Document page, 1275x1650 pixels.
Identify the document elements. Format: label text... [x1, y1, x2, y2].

──────────

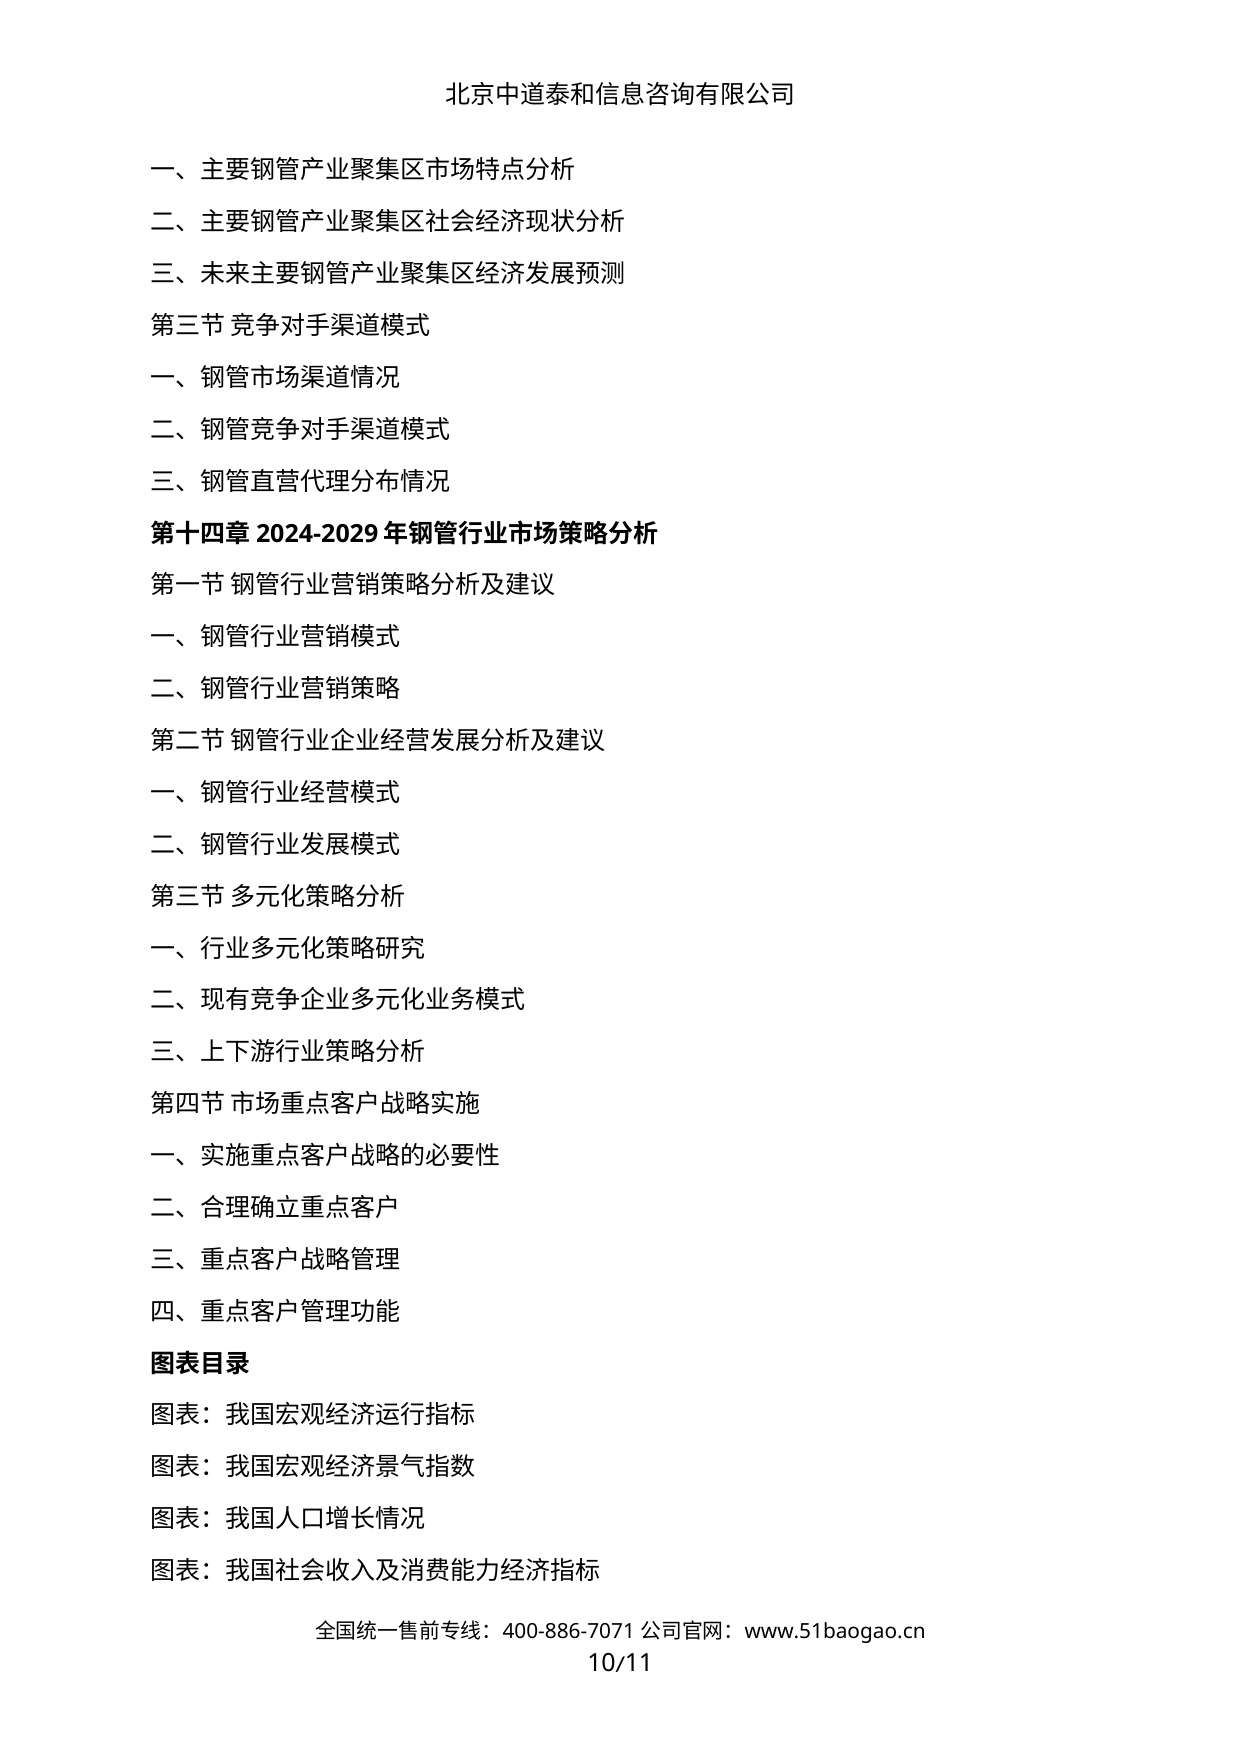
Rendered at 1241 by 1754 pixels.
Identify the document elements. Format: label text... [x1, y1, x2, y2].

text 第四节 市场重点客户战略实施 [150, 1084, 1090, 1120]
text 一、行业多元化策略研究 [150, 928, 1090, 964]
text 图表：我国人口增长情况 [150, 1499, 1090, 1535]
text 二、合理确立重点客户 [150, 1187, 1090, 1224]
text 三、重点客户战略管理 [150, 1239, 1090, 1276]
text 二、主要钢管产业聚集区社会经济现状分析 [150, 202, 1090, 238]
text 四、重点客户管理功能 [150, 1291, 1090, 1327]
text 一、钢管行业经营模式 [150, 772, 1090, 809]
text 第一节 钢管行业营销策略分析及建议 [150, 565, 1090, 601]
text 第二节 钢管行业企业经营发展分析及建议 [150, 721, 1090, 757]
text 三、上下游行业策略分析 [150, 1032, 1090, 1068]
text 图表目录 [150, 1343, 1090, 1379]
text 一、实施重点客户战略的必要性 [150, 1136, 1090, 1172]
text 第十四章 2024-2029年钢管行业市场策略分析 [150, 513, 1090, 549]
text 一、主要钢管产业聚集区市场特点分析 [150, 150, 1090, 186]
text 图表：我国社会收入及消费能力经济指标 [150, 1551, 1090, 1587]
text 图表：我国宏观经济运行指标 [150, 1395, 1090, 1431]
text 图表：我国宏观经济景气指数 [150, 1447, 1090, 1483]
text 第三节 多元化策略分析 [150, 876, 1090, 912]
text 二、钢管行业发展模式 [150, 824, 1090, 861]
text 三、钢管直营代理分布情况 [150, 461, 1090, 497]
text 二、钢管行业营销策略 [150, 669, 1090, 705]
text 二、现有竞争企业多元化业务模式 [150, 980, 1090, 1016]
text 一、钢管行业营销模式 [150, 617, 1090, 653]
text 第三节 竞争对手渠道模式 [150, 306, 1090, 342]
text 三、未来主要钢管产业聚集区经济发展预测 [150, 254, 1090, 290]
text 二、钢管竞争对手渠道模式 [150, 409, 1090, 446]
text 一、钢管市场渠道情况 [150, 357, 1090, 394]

──────────

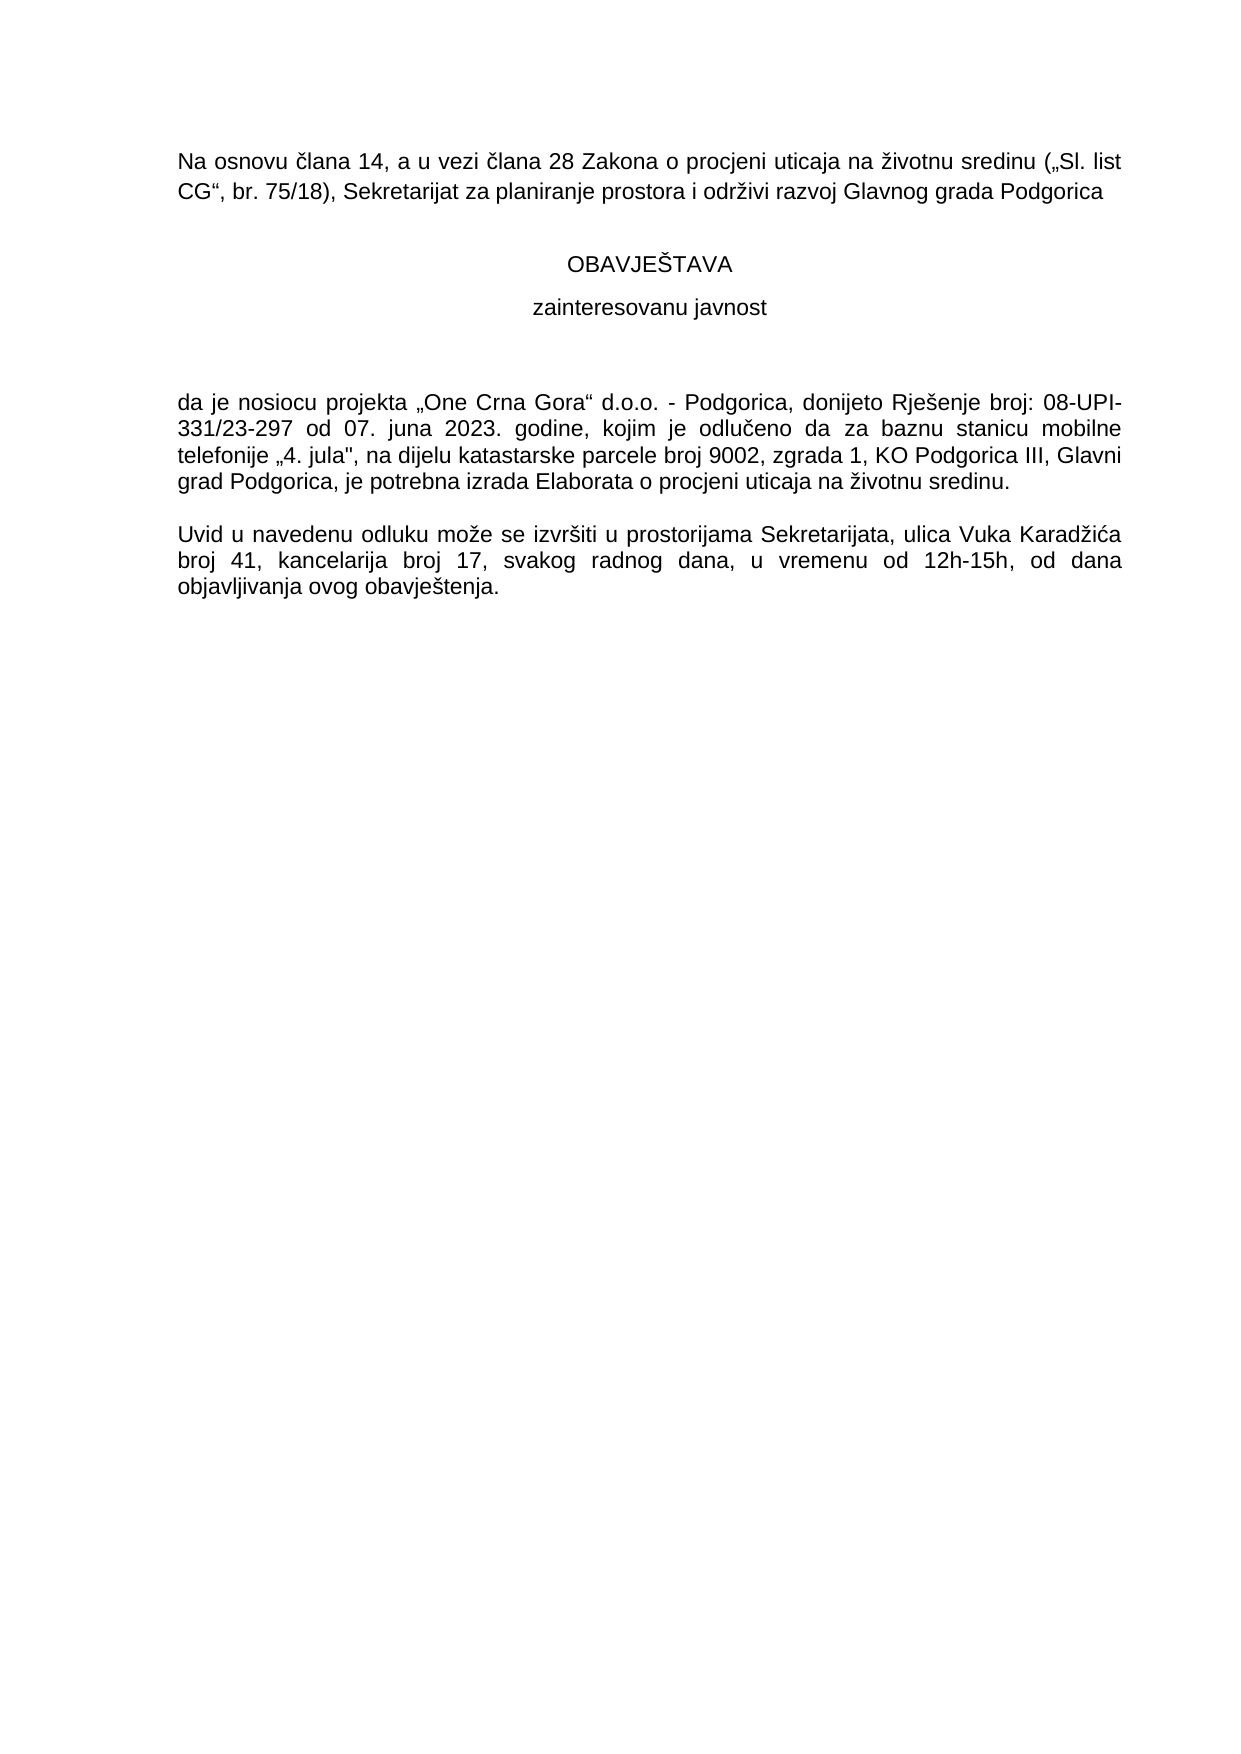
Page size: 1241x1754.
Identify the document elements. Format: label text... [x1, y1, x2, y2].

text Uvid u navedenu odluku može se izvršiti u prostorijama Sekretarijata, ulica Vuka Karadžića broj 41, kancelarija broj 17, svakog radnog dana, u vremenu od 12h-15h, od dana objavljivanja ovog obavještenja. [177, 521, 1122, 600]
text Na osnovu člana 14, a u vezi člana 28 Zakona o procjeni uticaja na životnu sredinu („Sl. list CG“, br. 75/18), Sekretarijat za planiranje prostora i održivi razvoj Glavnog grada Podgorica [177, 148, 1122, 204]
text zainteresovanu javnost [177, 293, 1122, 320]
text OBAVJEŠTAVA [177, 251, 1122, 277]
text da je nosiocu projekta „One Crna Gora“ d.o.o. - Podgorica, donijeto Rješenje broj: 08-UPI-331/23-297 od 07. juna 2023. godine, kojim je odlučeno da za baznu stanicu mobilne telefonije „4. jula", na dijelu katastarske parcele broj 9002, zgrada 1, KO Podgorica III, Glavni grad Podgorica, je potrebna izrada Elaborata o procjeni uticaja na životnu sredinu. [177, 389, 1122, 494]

──────────

## WHAT YOU NEED TO DO
Find all the lines containing "pixels" in the material, then copy them.

## SOLUTION TO THIS PROBLEM
Document page, 1275x1650 pixels.
Rendered at 1241 by 1754 pixels.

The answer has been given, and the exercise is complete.